E' una richiesta che i palestinesi rifiutano nettamente: Noi - dicono - riconosciamo lo 'Stato di Israele', non spetta a noi definirlo. Sostengono inoltre di non voler pregiudicare gli interessi dei palestinesi israeliani (20% della popolazione) che si battono per piena integrazione e uguaglianza nello Stato.

Stato palestinese
- A parole anche Israele è d'accordo. Ma mentre i palestinesi intendono uno Stato pienamente sovrano su tutta la Cisgiordania, Gerusalemme est, e la striscia di Gaza - entro i confini di prima della Guerra dei Sei Giorni del 1967 - Israele pensa a un'entità a sovranità limitata e senza forze armate, esige "efficaci misure di sicurezza" sul terreno, e vuole anche il controllo di alcune aree strategiche e dello spazio aereo. Questione cruciale è quella delle Colonie ebraiche, ora al centro di ripetute richieste di congelamento totale preliminare che Netanyahu rifiuta. Sono gli insediamenti costruiti da Israele in Cisgiordania e a Gerusalemme est e per l'Anp, e la comunità internazionale, sono tutti illegali. Oggi contano in totale ben 600.000 abitanti. Nel 2000 l'allora premier Ehud Barak aveva offerto il ritiro di Israele da oltre il 90% della Cisgiordania e scambi ineguali di territori. Il predecessore di Netanyahu, Ehud Olmert, secondo fonti di stampa israeliane, era arrivato a offrire il 95% piu' un altro 5% di territorio israeliano in cambio dell'annessione di aree cisgiordane dove si trovano molte colonie, per una uguale superficie complessiva.
I palestinesi non si opporrebbero a uno Stato smilitarizzato, rifiutano una presenza israeliana ma si dicono disposti ad accettare forze Nato a garanzia della loro sicurezza. Non escludono molto limitate rettifiche di confine.

Gerusalemme
- Per molti è la questione più spinosa, su cui si scontrano le passioni religiose e nazionalistiche più profonde delle due parti. I palestinesi vedono nell'intera Gerusalemme est la futura capitale del loro Stato e paiono rifiutare ogni compromesso. Israele, che ha occupato la parte orientale con la guerra del 1967 e poi proclamato l'intera città sua capitale, non sembra più escludere una spartizione entro confini da concordare. Una proposta che circola è quella di considerare la Città Vecchia e il Monte degli Ulivi, il cosiddetto 'sacro bacino', come area sotto la sovranità di Dio. Ma l'idea suscita aspre resistenze in Israele e tra i palestinesi. Olmert è stato il premier che si è forse mostrato più flessibile in materia, Netanyahu sembra esserlo molto meno.

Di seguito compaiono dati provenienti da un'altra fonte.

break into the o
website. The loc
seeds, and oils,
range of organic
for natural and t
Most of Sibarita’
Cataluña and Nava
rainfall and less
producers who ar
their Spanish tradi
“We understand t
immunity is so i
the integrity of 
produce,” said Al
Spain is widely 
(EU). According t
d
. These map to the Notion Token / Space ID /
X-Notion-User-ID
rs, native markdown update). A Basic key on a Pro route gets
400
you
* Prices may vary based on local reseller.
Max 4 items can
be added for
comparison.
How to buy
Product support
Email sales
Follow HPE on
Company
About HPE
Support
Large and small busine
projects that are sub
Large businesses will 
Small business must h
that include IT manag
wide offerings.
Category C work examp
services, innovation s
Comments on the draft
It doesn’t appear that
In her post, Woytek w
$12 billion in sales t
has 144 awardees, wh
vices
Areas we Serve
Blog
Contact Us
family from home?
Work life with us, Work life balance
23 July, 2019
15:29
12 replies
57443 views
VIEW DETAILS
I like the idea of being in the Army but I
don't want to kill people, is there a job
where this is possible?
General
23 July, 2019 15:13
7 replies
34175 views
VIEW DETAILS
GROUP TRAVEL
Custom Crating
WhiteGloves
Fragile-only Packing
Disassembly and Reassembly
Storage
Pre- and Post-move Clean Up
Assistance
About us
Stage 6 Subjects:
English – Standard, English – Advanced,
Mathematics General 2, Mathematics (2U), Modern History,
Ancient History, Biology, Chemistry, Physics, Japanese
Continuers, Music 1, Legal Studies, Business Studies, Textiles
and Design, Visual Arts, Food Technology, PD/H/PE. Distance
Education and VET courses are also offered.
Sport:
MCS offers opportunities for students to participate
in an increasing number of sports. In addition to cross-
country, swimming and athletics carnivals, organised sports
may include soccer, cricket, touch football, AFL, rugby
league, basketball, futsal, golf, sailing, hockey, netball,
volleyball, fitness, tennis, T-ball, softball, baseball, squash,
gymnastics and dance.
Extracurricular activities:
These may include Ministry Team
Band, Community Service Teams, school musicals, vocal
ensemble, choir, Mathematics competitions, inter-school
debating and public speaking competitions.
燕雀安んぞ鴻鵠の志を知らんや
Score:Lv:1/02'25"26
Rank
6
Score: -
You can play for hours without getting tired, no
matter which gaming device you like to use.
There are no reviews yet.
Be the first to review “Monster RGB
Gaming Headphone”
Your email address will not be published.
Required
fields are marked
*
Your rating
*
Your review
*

Controllo delle fonti d'acqua - Parte delle falde acquifere sfruttate da Israele si trovano anche in Cisgiordania. I palestinesi ne rivendicano il controllo. Israele propone una gestione congiunta ed esige che i palestinesi depurino le acque di scarico che defluiscono nel suo territorio. Nel 2013 sarà completato il piano di centrali di desalinizzazione dell'acqua marina che dovrebbe incoraggiare Israele a una maggiore flessibilità.

Fiducia reciproca - E' il nodo dei nodi, essendo largamente latitante sia a livello di opinioni pubbliche - come confermano sondaggi, approcci culturali e comportamenti correnti - sia di leadership. Un nodo reso ancora più stretto dalla scarsissima sintonia personale di Netanyahu e molti suoi ministri non solo con Abu Mazen, ma anche con Barack Obama.